Photostory provides insight into the Integrated Urban Water Management (IUWM) Strategy for Adelaide


Sep 14, 2015
Author: Goyder Institute

 

Integrated Urban Water Management (IUWM) includes delivery of drinking water, stormwater management and harvesting, flood mitigation, wastewater treatment and recycling, and protecting the health of the water courses; and its implementation encompasses integration of all components of the urban water cycle within the City’s urban development to achieve sustainable economic, social, and environmental goals. But implementing an IUWM strategy and/or transitioning to water sensitive cities face several challenges, which is further exacerbated by the inclusion of ‘new sources’ (e.g. stormwater, recycled wastewater) in to the supply mix.

Literatures suggest the challenges are not technical; instead they are socio-institutional. This demands considering how these can be resolved to manage these mix of water sources. Accordingly, this Goyder Institute study, conducted by Prof Jennifer McKay from the University of South Australia, was carried out to identify the legal and policy challenges to implementing IUWM in Adelaide, and also explore potential solutions to overcome these challenges.

A unique Photostory exercise was conducted with participants from different suburbs in the Adelaide metropolitan area. A scoping study was initially conducted to identify the issues associated with urban water management in general, and the implementation of an IUWM strategy for metropolitan Adelaide in particular, in order to provide a better understanding of the issues related to IUWM and to decide on the themes for the main study. Accordingly, the following broad themes were identified:

  • The meaning of water
  • What is good about living here
  • What is bad about living here
  • Water justice
  • Sustainable water management
  • Difficulties with water
  • Issues and debates in urban water management
  • Ownership issue of new water sources (e.g. stormwater, sewage water, desalinated water)

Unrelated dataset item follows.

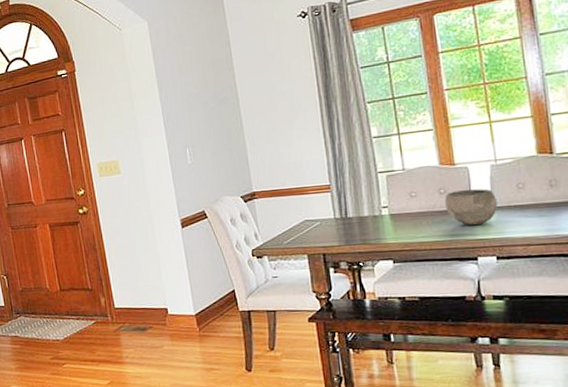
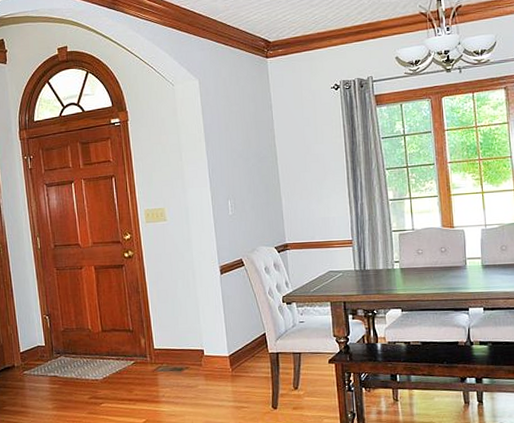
bowl: present [445,189,497,226] -> none [445,249,485,281]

Participants were asked to take photographs of various aspects of water that were related to the given themes. The participants were instructed to record their perceptions of particular issues, take a photograph(s) that conveyed their perception, and then relate the photographs to the theme(s) as they saw fit.

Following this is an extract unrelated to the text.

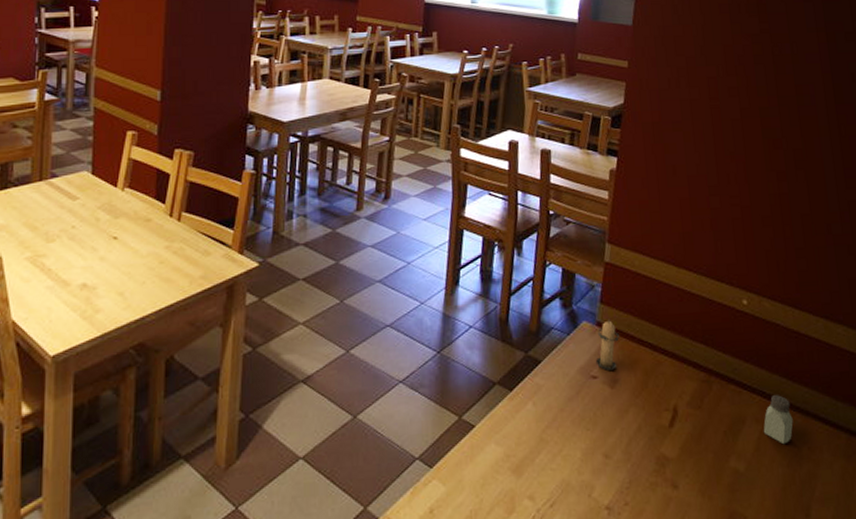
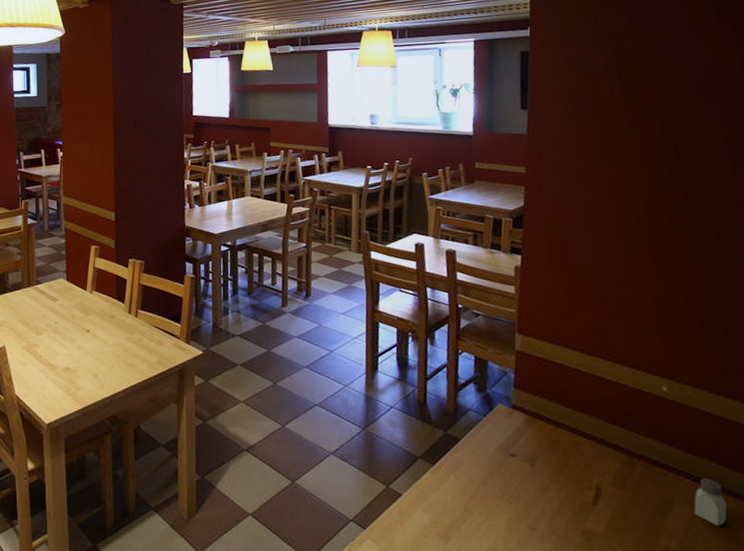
candle: present [595,318,619,371] -> none [513,402,536,449]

The participants were also advised to articulate a theme of their own if they wished to. Along with the taking of the photographs, the participants were instructed to complete the diary with entries about the details and their perceptions of each image. As the participants chose which photograph to take or what to write in their diary, rich narratives emerged that provided greater insight into everyday practices. Having these details enabled the researchers to accurately attribute the data as they were dealing with a large number of photographs over a period of several weeks. When the diaries were subsequently discussed during the group interviews, the participants were able to elaborate upon, and to express their understandings of, the photographs and the entries in their diaries.

The learnings from this study establish that engaging stakeholders’ effectively facilitates the decision-making process, with stakeholders providing useful and relevant knowledge and, more importantly, the likelihood of greater stakeholder acceptance. Also, it is useful for understanding any potential conflicts and forms the basis for developing coalitions of support at different stages of a project and/or policy development and implementation.